Я проспал уже несколько часов, как вдруг ощутил, что по моему одеялу, от ног к голове кто – то идет. Через сон я успокоил себя – это кошка. Именно так в детстве наш домашний кот ходил по моему одеялу. Он не наступал на ноги, но по равномерному натяжению одеяла его ходьба по постели ощущалась. Вот уже она подходит к голове…Я уже успокоился и протянул руку, чтобы погладить кошку и уже ощутил теплую шерсть, как вдруг всего пронзила мысль: «Откуда кошка могла взяться в казарме?!!!» Хотел приподняться на койке - посмотреть, но не смог – тело почему – то отказалось подчиняться. От ужаса я весь похолодел. Решил закричать, позвать дневального, но…ничего не вышло, из горла раздался лишь хриплый сип, как будто кто – то перехватил горло… Меня охватило ощущение какого – то неописуемого, непередаваемого ужаса… Не знаю, сколько это продолжалось, пока я не вскочил и не уселся на койке…

Была глухая ночь, вся казарма – примерно сто человек, спала, на соседней койкепохрапывал младший сержант Красносельцев. Я встал, сходил в туалет, опять лег и уснул. Утром рассказал о ночном приключении Красносельцеву.Тот был уже старослужащим – служил на полгода больше и меня сразу «успокоил». «Это домовой», - заявил он сразу, выслушав мой рассказ. «Такие случаи уже бывали в казарме, «деды» рассказывали», - добавил он.

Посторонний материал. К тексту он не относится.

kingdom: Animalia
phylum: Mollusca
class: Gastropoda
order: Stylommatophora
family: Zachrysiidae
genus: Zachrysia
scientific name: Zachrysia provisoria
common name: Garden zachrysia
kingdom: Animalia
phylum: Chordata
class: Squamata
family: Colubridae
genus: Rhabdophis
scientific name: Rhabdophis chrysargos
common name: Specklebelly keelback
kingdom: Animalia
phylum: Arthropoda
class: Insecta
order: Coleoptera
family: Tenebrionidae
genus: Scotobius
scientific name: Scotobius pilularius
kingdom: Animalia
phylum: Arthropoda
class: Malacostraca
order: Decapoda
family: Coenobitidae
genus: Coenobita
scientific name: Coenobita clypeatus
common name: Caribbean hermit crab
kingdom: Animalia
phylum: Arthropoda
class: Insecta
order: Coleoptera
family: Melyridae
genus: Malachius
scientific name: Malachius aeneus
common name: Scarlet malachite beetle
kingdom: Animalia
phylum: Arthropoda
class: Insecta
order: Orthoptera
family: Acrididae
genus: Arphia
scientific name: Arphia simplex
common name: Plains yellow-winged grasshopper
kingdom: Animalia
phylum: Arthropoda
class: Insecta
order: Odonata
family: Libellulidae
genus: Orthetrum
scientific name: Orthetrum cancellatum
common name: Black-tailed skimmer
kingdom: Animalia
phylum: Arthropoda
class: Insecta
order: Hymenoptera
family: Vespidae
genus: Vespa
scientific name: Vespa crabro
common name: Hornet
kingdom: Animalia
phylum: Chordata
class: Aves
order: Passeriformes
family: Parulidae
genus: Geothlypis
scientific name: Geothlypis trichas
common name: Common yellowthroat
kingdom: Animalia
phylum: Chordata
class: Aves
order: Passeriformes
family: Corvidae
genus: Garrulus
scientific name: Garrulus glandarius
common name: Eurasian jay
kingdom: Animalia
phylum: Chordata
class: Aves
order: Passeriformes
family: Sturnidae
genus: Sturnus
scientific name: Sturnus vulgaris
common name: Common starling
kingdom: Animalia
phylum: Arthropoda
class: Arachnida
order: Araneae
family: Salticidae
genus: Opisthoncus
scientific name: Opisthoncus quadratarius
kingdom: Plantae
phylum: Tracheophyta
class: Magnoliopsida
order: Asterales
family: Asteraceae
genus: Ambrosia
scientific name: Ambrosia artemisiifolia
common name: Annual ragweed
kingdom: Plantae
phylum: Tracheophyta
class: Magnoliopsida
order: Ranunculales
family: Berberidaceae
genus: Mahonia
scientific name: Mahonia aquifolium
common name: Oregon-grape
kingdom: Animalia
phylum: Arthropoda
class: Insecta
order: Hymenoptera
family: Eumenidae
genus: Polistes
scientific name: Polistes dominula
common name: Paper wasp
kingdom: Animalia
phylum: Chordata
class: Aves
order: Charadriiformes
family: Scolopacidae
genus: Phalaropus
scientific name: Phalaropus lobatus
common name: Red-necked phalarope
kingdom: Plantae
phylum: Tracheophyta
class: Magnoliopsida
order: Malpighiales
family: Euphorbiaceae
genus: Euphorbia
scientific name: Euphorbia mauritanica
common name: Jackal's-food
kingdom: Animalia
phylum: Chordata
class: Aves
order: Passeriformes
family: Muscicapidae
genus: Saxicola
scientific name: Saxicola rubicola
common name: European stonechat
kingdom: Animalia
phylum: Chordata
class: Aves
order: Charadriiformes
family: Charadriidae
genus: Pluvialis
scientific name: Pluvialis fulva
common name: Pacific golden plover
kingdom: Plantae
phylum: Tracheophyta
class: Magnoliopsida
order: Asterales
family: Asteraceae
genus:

Нельзя сказать, чтобы это объяснение меня удовлетворило, но другого не было. Точнее, было – потом некоторые мои друзья говорили, что так бывает при неожиданном сердечном приступе. Но сердце меня никогда, ни до того, ни после меня не беспокоило и ничего подобного со мной в жизни не повторялось. Так, что я сейчас склоняюсь к версии младшего сержанта Красносельцева...

(Продолжение следует)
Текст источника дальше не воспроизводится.